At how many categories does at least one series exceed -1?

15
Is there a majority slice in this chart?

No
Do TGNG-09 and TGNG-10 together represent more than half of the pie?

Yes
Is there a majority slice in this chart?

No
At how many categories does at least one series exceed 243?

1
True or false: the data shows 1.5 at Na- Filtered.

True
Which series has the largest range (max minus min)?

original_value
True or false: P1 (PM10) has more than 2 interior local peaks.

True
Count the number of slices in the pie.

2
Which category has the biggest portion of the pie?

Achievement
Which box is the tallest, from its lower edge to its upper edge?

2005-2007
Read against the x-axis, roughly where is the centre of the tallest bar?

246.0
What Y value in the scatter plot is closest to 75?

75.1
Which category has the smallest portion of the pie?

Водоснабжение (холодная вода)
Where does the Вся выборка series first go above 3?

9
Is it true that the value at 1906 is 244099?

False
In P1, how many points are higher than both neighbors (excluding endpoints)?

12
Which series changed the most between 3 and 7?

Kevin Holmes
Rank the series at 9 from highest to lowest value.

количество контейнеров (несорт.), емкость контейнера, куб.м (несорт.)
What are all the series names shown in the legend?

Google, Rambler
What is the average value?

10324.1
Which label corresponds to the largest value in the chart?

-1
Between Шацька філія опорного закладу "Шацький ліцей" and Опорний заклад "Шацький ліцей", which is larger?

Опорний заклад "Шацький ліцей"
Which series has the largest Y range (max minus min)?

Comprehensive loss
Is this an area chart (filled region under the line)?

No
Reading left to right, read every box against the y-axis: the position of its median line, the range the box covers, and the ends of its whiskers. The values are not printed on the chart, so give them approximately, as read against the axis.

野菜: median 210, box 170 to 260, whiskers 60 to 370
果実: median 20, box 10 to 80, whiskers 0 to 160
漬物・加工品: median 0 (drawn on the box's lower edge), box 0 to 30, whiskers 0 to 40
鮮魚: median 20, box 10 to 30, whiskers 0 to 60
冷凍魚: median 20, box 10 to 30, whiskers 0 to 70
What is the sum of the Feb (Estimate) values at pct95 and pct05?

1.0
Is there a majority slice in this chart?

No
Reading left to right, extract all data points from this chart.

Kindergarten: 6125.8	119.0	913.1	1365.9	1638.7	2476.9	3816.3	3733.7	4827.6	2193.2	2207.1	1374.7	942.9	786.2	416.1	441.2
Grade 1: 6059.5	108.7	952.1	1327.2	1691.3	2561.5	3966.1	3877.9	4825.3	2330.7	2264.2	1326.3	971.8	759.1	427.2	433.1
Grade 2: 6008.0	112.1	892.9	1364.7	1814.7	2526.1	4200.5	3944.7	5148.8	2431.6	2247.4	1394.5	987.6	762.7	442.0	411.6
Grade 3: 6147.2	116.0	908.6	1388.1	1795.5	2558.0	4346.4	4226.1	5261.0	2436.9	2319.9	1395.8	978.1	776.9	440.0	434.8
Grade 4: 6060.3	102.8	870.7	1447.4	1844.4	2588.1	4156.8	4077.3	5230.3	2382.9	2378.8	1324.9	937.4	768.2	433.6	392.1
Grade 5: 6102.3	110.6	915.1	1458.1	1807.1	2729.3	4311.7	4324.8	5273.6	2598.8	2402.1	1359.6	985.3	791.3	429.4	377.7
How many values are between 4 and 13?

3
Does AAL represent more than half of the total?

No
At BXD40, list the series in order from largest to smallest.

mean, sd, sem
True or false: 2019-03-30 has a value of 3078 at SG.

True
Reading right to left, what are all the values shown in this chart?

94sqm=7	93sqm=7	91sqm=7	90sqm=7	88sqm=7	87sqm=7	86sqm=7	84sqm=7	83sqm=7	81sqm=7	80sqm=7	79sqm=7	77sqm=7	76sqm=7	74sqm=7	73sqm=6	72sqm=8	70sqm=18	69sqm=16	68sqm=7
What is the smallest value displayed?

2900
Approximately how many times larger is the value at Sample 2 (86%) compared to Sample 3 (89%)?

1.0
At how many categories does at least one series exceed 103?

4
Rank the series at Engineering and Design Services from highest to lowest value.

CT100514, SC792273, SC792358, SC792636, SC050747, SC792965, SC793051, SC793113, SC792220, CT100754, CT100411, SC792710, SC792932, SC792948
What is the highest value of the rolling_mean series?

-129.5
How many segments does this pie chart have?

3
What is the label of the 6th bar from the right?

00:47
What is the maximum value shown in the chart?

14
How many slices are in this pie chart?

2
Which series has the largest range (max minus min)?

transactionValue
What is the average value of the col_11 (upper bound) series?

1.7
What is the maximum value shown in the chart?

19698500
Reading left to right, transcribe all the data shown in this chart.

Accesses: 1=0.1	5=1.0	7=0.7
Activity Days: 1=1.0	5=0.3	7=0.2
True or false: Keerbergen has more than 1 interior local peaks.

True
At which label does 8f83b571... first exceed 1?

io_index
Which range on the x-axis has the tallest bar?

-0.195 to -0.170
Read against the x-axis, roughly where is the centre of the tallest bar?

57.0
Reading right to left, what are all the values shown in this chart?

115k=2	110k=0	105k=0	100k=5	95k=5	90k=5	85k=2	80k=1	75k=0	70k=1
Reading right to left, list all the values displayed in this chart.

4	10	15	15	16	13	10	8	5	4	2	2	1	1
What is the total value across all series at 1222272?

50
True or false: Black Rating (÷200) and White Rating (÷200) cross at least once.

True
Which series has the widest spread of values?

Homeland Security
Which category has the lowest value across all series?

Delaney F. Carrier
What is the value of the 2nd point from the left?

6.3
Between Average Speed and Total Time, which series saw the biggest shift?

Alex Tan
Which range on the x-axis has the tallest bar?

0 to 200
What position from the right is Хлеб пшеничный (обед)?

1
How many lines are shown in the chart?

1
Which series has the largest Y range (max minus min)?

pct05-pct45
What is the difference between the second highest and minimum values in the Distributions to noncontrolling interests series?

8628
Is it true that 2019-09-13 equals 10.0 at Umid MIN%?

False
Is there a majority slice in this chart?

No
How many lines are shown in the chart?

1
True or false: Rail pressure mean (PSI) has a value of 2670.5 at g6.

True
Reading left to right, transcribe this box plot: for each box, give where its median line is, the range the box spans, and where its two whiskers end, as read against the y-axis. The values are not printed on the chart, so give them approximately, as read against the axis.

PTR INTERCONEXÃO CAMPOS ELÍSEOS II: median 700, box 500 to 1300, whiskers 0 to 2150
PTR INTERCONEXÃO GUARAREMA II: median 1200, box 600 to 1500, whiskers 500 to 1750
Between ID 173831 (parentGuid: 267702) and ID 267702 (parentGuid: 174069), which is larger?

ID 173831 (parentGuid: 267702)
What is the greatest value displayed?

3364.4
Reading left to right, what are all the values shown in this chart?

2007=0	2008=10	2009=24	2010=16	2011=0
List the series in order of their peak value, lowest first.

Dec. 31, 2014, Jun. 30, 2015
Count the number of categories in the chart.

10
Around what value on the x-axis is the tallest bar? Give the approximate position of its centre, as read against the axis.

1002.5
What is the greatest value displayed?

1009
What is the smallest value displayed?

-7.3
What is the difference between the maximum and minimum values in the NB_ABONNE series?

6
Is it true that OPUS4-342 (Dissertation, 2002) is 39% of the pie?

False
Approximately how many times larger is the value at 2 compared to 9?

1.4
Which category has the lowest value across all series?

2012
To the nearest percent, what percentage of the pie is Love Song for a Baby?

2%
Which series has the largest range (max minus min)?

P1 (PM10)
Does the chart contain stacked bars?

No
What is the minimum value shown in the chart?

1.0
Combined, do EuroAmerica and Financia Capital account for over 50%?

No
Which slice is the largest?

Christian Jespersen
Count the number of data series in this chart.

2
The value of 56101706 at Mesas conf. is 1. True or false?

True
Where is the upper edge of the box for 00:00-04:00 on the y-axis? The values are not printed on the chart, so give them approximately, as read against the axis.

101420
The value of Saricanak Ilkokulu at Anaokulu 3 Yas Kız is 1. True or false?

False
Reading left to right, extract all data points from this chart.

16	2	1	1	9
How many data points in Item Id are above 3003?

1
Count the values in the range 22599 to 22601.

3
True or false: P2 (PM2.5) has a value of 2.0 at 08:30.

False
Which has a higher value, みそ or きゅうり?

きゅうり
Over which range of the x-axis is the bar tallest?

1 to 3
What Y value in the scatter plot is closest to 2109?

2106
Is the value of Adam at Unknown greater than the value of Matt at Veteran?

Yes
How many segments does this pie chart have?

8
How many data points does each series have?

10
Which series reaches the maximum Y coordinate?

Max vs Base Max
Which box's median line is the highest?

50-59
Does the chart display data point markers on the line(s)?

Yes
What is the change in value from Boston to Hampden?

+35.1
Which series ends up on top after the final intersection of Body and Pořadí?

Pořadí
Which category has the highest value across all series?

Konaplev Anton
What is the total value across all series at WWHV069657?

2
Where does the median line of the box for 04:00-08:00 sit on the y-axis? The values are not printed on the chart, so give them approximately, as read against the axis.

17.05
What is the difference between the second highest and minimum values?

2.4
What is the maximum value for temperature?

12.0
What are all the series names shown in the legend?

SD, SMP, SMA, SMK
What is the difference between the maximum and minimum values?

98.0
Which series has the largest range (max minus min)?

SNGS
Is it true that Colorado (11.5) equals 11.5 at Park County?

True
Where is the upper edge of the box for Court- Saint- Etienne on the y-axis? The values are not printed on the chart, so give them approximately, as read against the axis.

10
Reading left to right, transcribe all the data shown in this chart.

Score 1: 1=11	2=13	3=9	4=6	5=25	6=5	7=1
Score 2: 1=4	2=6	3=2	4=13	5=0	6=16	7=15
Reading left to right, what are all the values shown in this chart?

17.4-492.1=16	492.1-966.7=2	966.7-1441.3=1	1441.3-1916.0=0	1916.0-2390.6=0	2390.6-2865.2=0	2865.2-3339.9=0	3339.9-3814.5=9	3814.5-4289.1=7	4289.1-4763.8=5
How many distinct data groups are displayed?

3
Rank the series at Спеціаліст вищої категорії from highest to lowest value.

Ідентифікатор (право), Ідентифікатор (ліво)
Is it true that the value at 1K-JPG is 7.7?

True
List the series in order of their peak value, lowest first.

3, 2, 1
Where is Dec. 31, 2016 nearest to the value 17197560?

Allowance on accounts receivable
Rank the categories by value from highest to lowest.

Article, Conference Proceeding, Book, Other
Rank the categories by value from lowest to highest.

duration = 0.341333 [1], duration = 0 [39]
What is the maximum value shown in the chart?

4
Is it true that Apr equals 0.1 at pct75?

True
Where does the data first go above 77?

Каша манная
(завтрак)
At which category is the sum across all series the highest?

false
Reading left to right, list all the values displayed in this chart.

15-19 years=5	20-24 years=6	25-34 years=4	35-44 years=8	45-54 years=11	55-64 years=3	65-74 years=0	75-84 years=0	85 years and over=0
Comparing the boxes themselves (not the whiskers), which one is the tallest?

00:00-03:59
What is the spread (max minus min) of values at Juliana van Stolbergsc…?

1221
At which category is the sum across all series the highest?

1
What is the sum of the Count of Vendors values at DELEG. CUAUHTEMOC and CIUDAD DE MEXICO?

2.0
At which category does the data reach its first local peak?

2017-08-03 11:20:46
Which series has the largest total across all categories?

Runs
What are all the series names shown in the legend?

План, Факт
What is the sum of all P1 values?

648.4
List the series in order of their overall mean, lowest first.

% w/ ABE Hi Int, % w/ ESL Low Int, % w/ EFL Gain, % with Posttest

☆ ☆ ☆ ☆

__Jouw opdracht__
Kun je de regels vanaf het begin van de gegevens tot en met de regel met "Is it true that the value at 1906 is 244099?" weergeven als Markdown-tabel met de kolommen Nr (het rijnummer) en Inhoud (de regel)? Laat lege regels weg.

__Antwoord op opdracht__
| Nr | Inhoud |
|---|---|
| 1 | At how many categories does at least one series exceed -1? |
| 2 | 15 |
| 3 | Is there a majority slice in this chart? |
| 4 | No |
| 5 | Do TGNG-09 and TGNG-10 together represent more than half of the pie? |
| 6 | Yes |
| 7 | Is there a majority slice in this chart? |
| 8 | No |
| 9 | At how many categories does at least one series exceed 243? |
| 10 | 1 |
| 11 | True or false: the data shows 1.5 at Na- Filtered. |
| 12 | True |
| 13 | Which series has the largest range (max minus min)? |
| 14 | original_value |
| 15 | True or false: P1 (PM10) has more than 2 interior local peaks. |
| 16 | True |
| 17 | Count the number of slices in the pie. |
| 18 | 2 |
| 19 | Which category has the biggest portion of the pie? |
| 20 | Achievement |
| 21 | Which box is the tallest, from its lower edge to its upper edge? |
| 22 | 2005-2007 |
| 23 | Read against the x-axis, roughly where is the centre of the tallest bar? |
| 24 | 246.0 |
| 25 | What Y value in the scatter plot is closest to 75? |
| 26 | 75.1 |
| 27 | Which category has the smallest portion of the pie? |
| 28 | Водоснабжение (холодная вода) |
| 29 | Where does the Вся выборка series first go above 3? |
| 30 | 9 |
| 31 | Is it true that the value at 1906 is 244099? |